Dean Young is kind of like the Rupert Pupkin of "surrealism," that is, quintessentially American in his funny-not-funny psychotic patter. Of course, these poems are self-aware in a way that Rupert's confessional jokes can't be, and they are far more skeptical (though perhaps no less obsessive) in their project than Pupkin's ambitions. But where the cardboard interlocutors on the pretend King of Comedy's set are just creepy, in the context of Young's hurtling interrogations, the fact that any pain can actually be flattened and represented is a source of relief. Or: Rupert Pupkin's non sequiturs drop you through trap doors into the dark airlessness of his subconscious; Young's / Young's personae, their non sequiturs are exit ramps out of the traffic jam of nonsense that the world would have us take as our actuality.

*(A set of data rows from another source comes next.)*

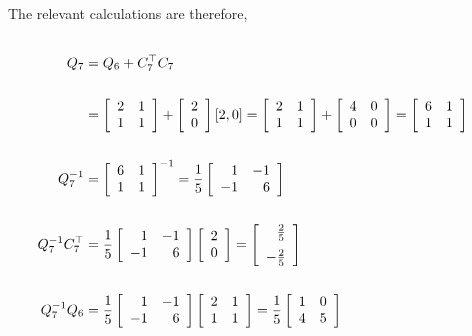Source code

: \documentclass[letterpaper]{article}
\begin{document}
\begin{enumerate}
The relevant calculations are therefore,
    \begin{align*}  \\
Q_{7} &= Q_6+C_{7}^\top C_{7} \\
\\
&= \left[ \begin{array}{rr}  2&  1\\  1& 1\end{array} \right] + \left[ \begin{array}{c} 2 \\ 0 \end{array} \right] [ 2, 0] = \left[ \begin{array}{rr}  2&  1\\  1& 1\end{array} \right] + \left[ \begin{array}{rr}  4&  0\\  0&0\end{array} \right] = \left[ \begin{array}{rr}  6&  1\\  1& 1\end{array} \right] \\
\\
Q_{7}^{-1} &=  \left[ \begin{array}{rr}  6&  1\\  1& 1\end{array} \right]^{-1} = \frac{1}{5}\left[ \begin{array}{rr}  1&  -1\\  -1& 6\end{array} \right] \\
\\
Q_{7}^{-1}C_7^\top &= \frac{1}{5}\left[ \begin{array}{rr}  1&  -1\\  -1& 6\end{array} \right] \left[ \begin{array}{c} 2 \\ 0 \end{array} \right] = \left[ \begin{array}{r} \frac{2}{5}  \medskip \\ -\frac{2}{5}\end{array} \right]\\
\\
Q_{7}^{-1}Q_6&= \frac{1}{5}\left[ \begin{array}{rr}  1&  -1\\  -1& 6\end{array} \right]  \left[ \begin{array}{rr}  2&  1\\  1& 1\end{array} \right] = \frac{1}{5}\left[ \begin{array}{rr}  1&  0\\  4& 5\end{array} \right]
 \end{align*}


\end{enumerate}
\end{document}
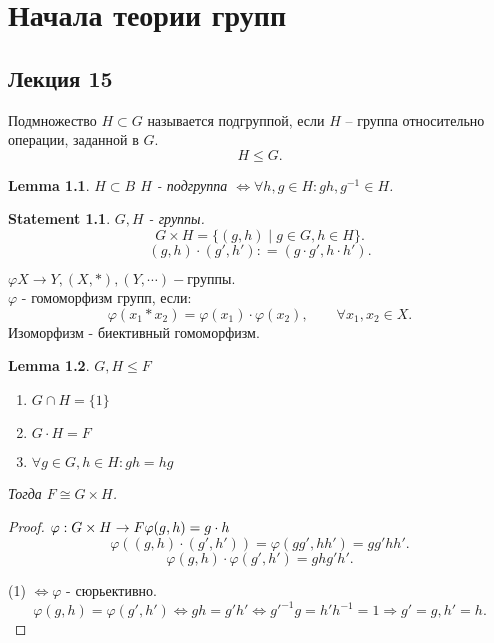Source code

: \documentclass[11pt]{book}
\theoremstyle{definition}
\theoremstyle{plain}
\theoremstyle{plain}
\newtheorem*{lm}{Lemma}
\newtheorem*{st}{Statement}
\theoremstyle{definition}
\theoremstyle{remark}
\begin{document}
\chapter{Начала теории групп}
\section{Лекция 15}
\begin{defn}
    Подмножество $H \subset G$ называется подгруппой, если $H$ -- группа относительно операции, заданной в $G$.
    \[
    H \le G
    .\] 
\end{defn}
\begin{lm}
    $H \subset B$
    $H$ - подгруппа $\Leftrightarrow \forall h, g \in H: gh, g^{-1} \in  H$.
\end{lm}
\begin{st}
    $G, H$ - группы. 
    \[
	G \times H = \{(g, h) \mid g \in  G, h \in  H \}
    .\] 
    \[
     (g, h) \cdot (g', h') : = (g\cdot g', h\cdot h')
    .\] 
\end{st}
\begin{defn}
    $\varphi  X \to  Y , (X, *), (Y, \cdots) - группы.$\\
    $\varphi$ - гомоморфизм групп, если:
    \[
	\varphi(x_1 * x_2) = \varphi (x_1) \cdot \varphi(x_2) , \qquad \forall x_1, x_2 \in  X
    .\] 
    Изоморфизм - биективный гомоморфизм.
\end{defn}
\begin{lm}
    $G, H \le F$
    \begin{enumerate}
	\item $G \cap H  = \{1\}$
	\item $G \cdot H = F$
	\item $\forall g \in  G, h \in  H: gh = hg$
    \end{enumerate}
    Тогда $F \cong G \times H$.
\end{lm}
\begin{proof}
$
    \varphi : G\times H \to F \\ \varphi(g, h) = g \cdot h$
    \[
	\varphi ((g, h) \cdot (g', h')) = \varphi (gg', hh') = gg' hh'
    .\] 
    \[
	\varphi (g, h) \cdot \varphi (g', h') = gh g'h'
    .\] 

    (1) $\Leftrightarrow \varphi$ - сюрьективно.
    \[
	\varphi (g, h) = \varphi(g', h') \Leftrightarrow gh = g'h' \Leftrightarrow g'^{-1} g = h' h^{-1} = 1 \Rightarrow g' = g, h' = h
    .\] 
\end{proof}
\end{document}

As I'm making my way through Young chronologically, it occurs to me that 2 things are happening: 1. the influence of the French surrealists is becoming more prominent, and 2. Young's letting his crazy flag fly. And you know how much I love both the surrealists and a crazy flag. So I'm enjoying this romp. Here are some of my faves:
"clouds that seem like nothing until the pilot hits one."
"My mother tried to be nice to me but she had to lock me in my room."
"Her sister has a hatchet in her forehead it seems rude to mention."
"Everyone gets a hurricane name, a moon drunk in a puddle."
"Once I saw a snake with a snake in its mouth."
"Who can sell my teeth to the teeth museum?"
"Even if you're looking at it through cage bars and all you have to play with is an empty bleach jug."
Really delightful book, language filled with whimsy and irony, strange and disjointed images all stacking together, many through the use of simile, creating poems with emotional punch. That emotion so often relates to the human condition--life and death, love and its loss, parents and children. Some of the poems work better for me than others, but all of them create a delightful music that is wonderful to read.
Though I'm lost at some points, Young's poetry always pulls me back in with a turn of phrase or a crystalline image of pure truth. Cheesy, I know, but his images are beautiful if you can wade through some of the detritus of craft. (all very necessary, though)
His poetry is contemporary -- incredible images, wonderful words, raw and funny all the same time. And you don't even have to understand the meaning to know that it's terrific!